AUWCL Partners with AU’s School of Education and Antiracist Research and Policy Center for Annual Summer Institute on Education, Equity, and Justice

June 22, 2020

AUWCL Dean Camille Nelson, right, talks with SOE Dean Cheryl Holcomb-McCoy during SIEEJ's day one opening discussion.
AUWCL Dean Camille Nelson, right, talks with SOE Dean Cheryl Holcomb-McCoy during SIEEJ's day one opening discussion.

American University Washington College of Law is once again proud to partner with AU’s School of Education (SOE), along with the Antiracist Research and Policy Center, to present the Summer Institute on Education, Equity, and Justice (SIEEJ).

The third annual institute, held virtually this summer June 22-24, was created by SOE for the purpose of advocating for inclusive learning environments through research, teaching, service and community outreach. This year’s conference theme is Uplifting Women and Girls of Color through Antiracist Pedagogy, Practice, and Policies.

“We have a dream team of extraordinary scholars, leaders, and advocates of antiracist education with us this year, from African American studies, law, higher education, counselor education, teacher education, criminal justice, and policy studies,” said SOE Dean Cheryl Holcomb-McCoy during her virtual welcome to attendees.

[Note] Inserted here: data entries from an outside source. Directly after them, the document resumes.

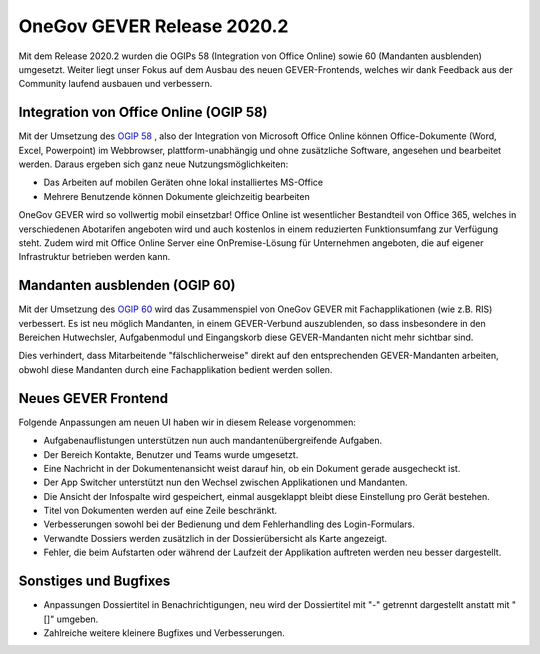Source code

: OneGov GEVER Release 2020.2
===========================

Mit dem Release 2020.2 wurden die OGIPs 58 (Integration von Office Online)
sowie 60 (Mandanten ausblenden) umgesetzt. Weiter liegt unser Fokus auf dem
Ausbau des neuen GEVER-Frontends, welches wir dank Feedback aus der Community
laufend ausbauen und verbessern.


Integration von Office Online (OGIP 58)
---------------------------------------
Mit der Umsetzung des `OGIP 58 <https://my.teamraum.com/workspaces/onegov-gever-innovation-session?overlay=05cf482be6cc45eb8e240287f74ee0b8#documents>`_
, also der Integration von Microsoft Office Online können Office-Dokumente (Word,
Excel, Powerpoint) im Webbrowser, plattform-unabhängig und ohne zusätzliche
Software, angesehen und bearbeitet werden. Daraus ergeben sich ganz neue
Nutzungsmöglichkeiten:

- Das Arbeiten auf mobilen Geräten ohne lokal installiertes MS-Office
- Mehrere Benutzende können Dokumente gleichzeitig bearbeiten

OneGov GEVER wird so vollwertig mobil einsetzbar!
Office Online ist wesentlicher Bestandteil von Office 365, welches in
verschiedenen Abotarifen angeboten wird und auch kostenlos in einem reduzierten
Funktionsumfang zur Verfügung steht. Zudem wird mit Office Online Server eine
OnPremise-Lösung für Unternehmen angeboten, die auf eigener Infrastruktur
betrieben werden kann.


Mandanten ausblenden (OGIP 60)
------------------------------
Mit der Umsetzung des `OGIP 60 <https://my.teamraum.com/workspaces/onegov-gever-innovation-session?overlay=55d2524b490c4457b673d968890ca448#documents>`_
wird das Zusammenspiel von OneGov GEVER mit Fachapplikationen (wie z.B. RIS)
verbessert. Es ist neu möglich Mandanten, in einem GEVER-Verbund auszublenden,
so dass insbesondere in den Bereichen Hutwechsler, Aufgabenmodul und
Eingangskorb diese GEVER-Mandanten nicht mehr sichtbar sind.

Dies verhindert, dass Mitarbeitende "fälschlicherweise" direkt auf den
entsprechenden GEVER-Mandanten arbeiten, obwohl diese Mandanten durch eine
Fachapplikation bedient werden sollen.


Neues GEVER Frontend
--------------------

Folgende Anpassungen am neuen UI haben wir in diesem Release vorgenommen:

- Aufgabenauflistungen unterstützen nun auch mandantenübergreifende Aufgaben.
- Der Bereich Kontakte, Benutzer und Teams wurde umgesetzt.
- Eine Nachricht in der Dokumentenansicht weist darauf hin, ob ein Dokument gerade ausgecheckt ist.
- Der App Switcher unterstützt nun den Wechsel zwischen Applikationen und Mandanten.
- Die Ansicht der Infospalte wird gespeichert, einmal ausgeklappt bleibt diese Einstellung pro Gerät bestehen.
- Titel von Dokumenten werden auf eine Zeile beschränkt.
- Verbesserungen sowohl bei der Bedienung und dem Fehlerhandling des Login-Formulars.
- Verwandte Dossiers werden zusätzlich in der Dossierübersicht als Karte angezeigt.
- Fehler, die beim Aufstarten oder während der Laufzeit der Applikation auftreten werden neu besser dargestellt.


Sonstiges und Bugfixes
----------------------
- Anpassungen Dossiertitel in Benachrichtigungen, neu wird der Dossiertitel mit "-" getrennt dargestellt anstatt mit "[]" umgeben.
- Zahlreiche weitere kleinere Bugfixes und Verbesserungen.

The institute's workshops, conducted by experts in the field, focus on educational, legal, and health implications for young people of color. SIEEJ’s overall goal is to build a community of practice singularly focused on the strengths, challenges, and opportunities in the lives of young people of color and the communities in which they live. Sessions are designed to change both mindsets and practices (i.e. alternatives to suspension/punishment; strategies to instill a culture of engagement).

This year’s institute features sessions on the topics of criminalization of young girls of color; women and mental health amid COVID-19; learning in a digital age; social justice in higher education; and antiracist strategies and tactics in teaching. The event also features a yoga session, a student panel discussion on the lived experiences of women and girls of color, and a book discussion led by Dr. Ibram X. Kendi, director of the Antiracist Research and Policy Center, on racism and antiracism as it relates to his book, Stamped from the Beginning.

AUWCL Dean Camille Nelson served as a keynote speaker during day one of the institute, delivering an opening address that touched on a number of recorded police-involved killings of Black and trans women. She discussed how these recordings can be both highly valuable, given the disbelief people of color often encounter in relaying allegations of police brutality, and how vicariously traumatizing repeatedly seeing such brutality can be, especially for adolescents. Nelson said even at school, Black and Brown children are often disparately exposed to elements of the criminal legal system often from a young age.

“To those that are teachers, counselors, diversity inclusion experts in schools, resource leaders – so much of the policing narrative starts earlier and earlier with the school to prison pipeline, and the ways in which we are turning our schools into little prisons and jails with heavy doses of criminalization,” Nelson said. “When it comes to girls of color in school, the disparate numbers around detention and suspension…beg the question of discretion. How do you exercise your discretion, especially when you know that these instances persist and there are disparities between white kids and kids of color? I ask that we pause and think about, in the educational context, what we are doing – when we are pushing kids out of school, we are pushing them, in many cases, into the criminal justice system.”